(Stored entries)
--

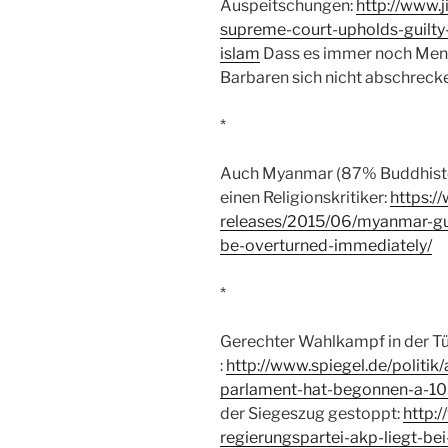
Auspeitschungen:
http://www.
supreme-court-upholds-guilty-
islam
Dass es immer noch Mensc
Barbaren sich nicht abschrecke
*
Auch Myanmar (87% Buddhisten
einen Religionskritiker:
https:/
releases/2015/06/myanmar-guil
be-overturned-immediately/
*
Gerechter Wahlkampf in der Tü
:
http://www.spiegel.de/politik
parlament-hat-begonnen-a-1
der Siegeszug gestoppt:
http:/
regierungspartei-akp-liegt-be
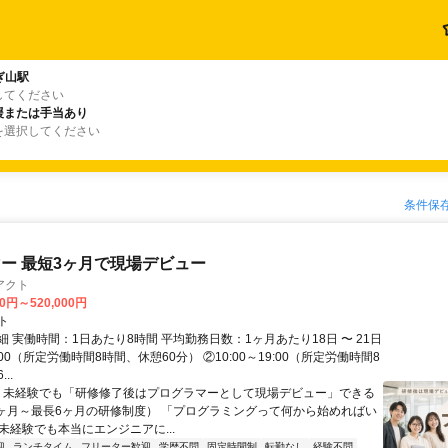
ぎ山駅
してください
援または手当あり
を選択してください
条件保
ー 最短3ヶ月で現場デビュー
アクト
00円～520,000円
ト
 実働時間：1日あたり8時間 平均勤務日数：1ヶ月あたり18日 〜 21日
18:00（所定労働時間8時間、休憩60分） ②10:00～19:00（所定労働時間8
..
＼ 未経験でも「研修修了後はプログラマーとして現場デビュー」できる
1ヶ月～最長6ヶ月の研修制度） 「プログラミングって何から始めればい
T未経験でも本当にエンジニアに...
迎
ランチタイム
フリーター歓迎
学歴不問
固定時間制
転勤なし
経験不問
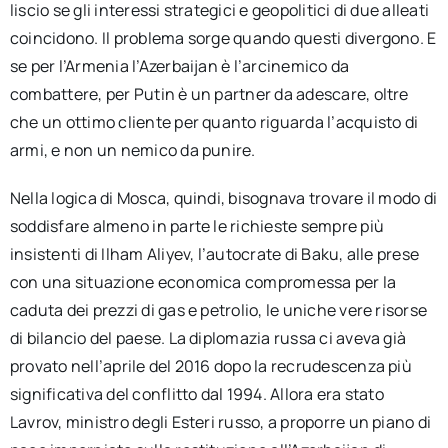
liscio se gli interessi strategici e geopolitici di due alleati
coincidono. Il problema sorge quando questi divergono. E
se per l’Armenia l’Azerbaijan è l’arcinemico da
combattere, per Putin è un partner da adescare, oltre
che un ottimo cliente per quanto riguarda l’acquisto di
armi, e non un nemico da punire.
Nella logica di Mosca, quindi, bisognava trovare il modo di
soddisfare almeno in parte le richieste sempre più
insistenti di Ilham Aliyev, l’autocrate di Baku, alle prese
con una situazione economica compromessa per la
caduta dei prezzi di gas e petrolio, le uniche vere risorse
di bilancio del paese. La diplomazia russa ci aveva già
provato nell’aprile del 2016 dopo la recrudescenza più
significativa del conflitto dal 1994. Allora era stato
Lavrov, ministro degli Esteri russo, a proporre un piano di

--

- [Exercise instructions] Copy the text of the stored entries above line for line, leaving out the pictures.

- [Task solution]
Auspeitschungen:
http://www.
supreme-court-upholds-guilty-
islam
Dass es immer noch Mensc
Barbaren sich nicht abschrecke
*
Auch Myanmar (87% Buddhisten
einen Religionskritiker:
https:/
releases/2015/06/myanmar-guil
be-overturned-immediately/
*
Gerechter Wahlkampf in der Tü
:
http://www.spiegel.de/politik
parlament-hat-begonnen-a-1
der Siegeszug gestoppt:
http:/
regierungspartei-akp-liegt-be
ぎ山駅
してください
援または手当あり
を選択してください
条件保
ー 最短3ヶ月で現場デビュー
アクト
00円～520,000円
ト
 実働時間：1日あたり8時間 平均勤務日数：1ヶ月あたり18日 〜 21日
18:00（所定労働時間8時間、休憩60分） ②10:00～19:00（所定労働時間8
..
＼ 未経験でも「研修修了後はプログラマーとして現場デビュー」できる
1ヶ月～最長6ヶ月の研修制度） 「プログラミングって何から始めればい
T未経験でも本当にエンジニアに...
迎
ランチタイム
フリーター歓迎
学歴不問
固定時間制
転勤なし
経験不問
liscio se gli interessi strategici e geopolitici di due alleati
coincidono. Il problema sorge quando questi divergono. E
se per l’Armenia l’Azerbaijan è l’arcinemico da
combattere, per Putin è un partner da adescare, oltre
che un ottimo cliente per quanto riguarda l’acquisto di
armi, e non un nemico da punire.
Nella logica di Mosca, quindi, bisognava trovare il modo di
soddisfare almeno in parte le richieste sempre più
insistenti di Ilham Aliyev, l’autocrate di Baku, alle prese
con una situazione economica compromessa per la
caduta dei prezzi di gas e petrolio, le uniche vere risorse
di bilancio del paese. La diplomazia russa ci aveva già
provato nell’aprile del 2016 dopo la recrudescenza più
significativa del conflitto dal 1994. Allora era stato
Lavrov, ministro degli Esteri russo, a proporre un piano di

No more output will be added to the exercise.